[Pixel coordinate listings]
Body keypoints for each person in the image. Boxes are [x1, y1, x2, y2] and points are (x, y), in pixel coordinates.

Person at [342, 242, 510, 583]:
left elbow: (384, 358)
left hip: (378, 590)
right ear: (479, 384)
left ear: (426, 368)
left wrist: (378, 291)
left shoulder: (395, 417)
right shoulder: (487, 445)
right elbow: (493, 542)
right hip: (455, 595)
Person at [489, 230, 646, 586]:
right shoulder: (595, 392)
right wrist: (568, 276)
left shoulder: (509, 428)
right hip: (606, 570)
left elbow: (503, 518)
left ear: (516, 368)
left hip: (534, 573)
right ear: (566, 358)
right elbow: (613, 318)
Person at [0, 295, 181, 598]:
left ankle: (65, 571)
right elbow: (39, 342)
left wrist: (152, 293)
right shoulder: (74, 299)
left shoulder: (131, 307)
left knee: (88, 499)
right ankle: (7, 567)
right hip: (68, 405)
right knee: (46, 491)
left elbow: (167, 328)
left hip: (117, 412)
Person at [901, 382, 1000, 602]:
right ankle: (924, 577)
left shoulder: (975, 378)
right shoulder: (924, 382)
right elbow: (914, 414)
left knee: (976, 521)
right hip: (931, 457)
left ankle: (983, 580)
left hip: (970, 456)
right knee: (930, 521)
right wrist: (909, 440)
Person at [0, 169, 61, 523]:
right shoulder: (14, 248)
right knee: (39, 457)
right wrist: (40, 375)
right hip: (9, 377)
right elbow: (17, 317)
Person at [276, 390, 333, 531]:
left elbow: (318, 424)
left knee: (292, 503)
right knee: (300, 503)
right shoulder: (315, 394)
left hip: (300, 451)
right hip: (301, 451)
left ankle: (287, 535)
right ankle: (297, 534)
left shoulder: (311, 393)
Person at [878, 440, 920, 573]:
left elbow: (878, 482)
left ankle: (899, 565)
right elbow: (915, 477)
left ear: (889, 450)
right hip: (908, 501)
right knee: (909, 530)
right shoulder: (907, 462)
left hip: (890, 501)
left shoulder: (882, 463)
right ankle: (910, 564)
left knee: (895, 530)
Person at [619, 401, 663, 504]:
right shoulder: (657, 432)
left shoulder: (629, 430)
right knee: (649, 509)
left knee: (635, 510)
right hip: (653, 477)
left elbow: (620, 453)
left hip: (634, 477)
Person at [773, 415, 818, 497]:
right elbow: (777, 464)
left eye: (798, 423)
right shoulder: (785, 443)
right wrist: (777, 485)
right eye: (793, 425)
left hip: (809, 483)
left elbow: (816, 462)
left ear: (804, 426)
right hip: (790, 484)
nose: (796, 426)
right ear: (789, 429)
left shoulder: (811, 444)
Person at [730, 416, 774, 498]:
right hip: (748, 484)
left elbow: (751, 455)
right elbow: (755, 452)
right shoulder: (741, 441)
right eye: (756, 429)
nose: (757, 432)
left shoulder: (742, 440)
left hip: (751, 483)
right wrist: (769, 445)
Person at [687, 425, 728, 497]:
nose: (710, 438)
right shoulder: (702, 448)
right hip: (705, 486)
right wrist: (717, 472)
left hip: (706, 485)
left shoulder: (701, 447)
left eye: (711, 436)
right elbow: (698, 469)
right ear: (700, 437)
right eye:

• _What you have to do_
Output nothing but the line containing "right hip: (705, 486)" and each line after it in the entries above, exactly as written.

• _Task output_
right hip: (705, 486)
right wrist: (717, 472)
left hip: (706, 485)
left shoulder: (701, 447)
left eye: (711, 436)
right elbow: (698, 469)
right ear: (700, 437)
right eye:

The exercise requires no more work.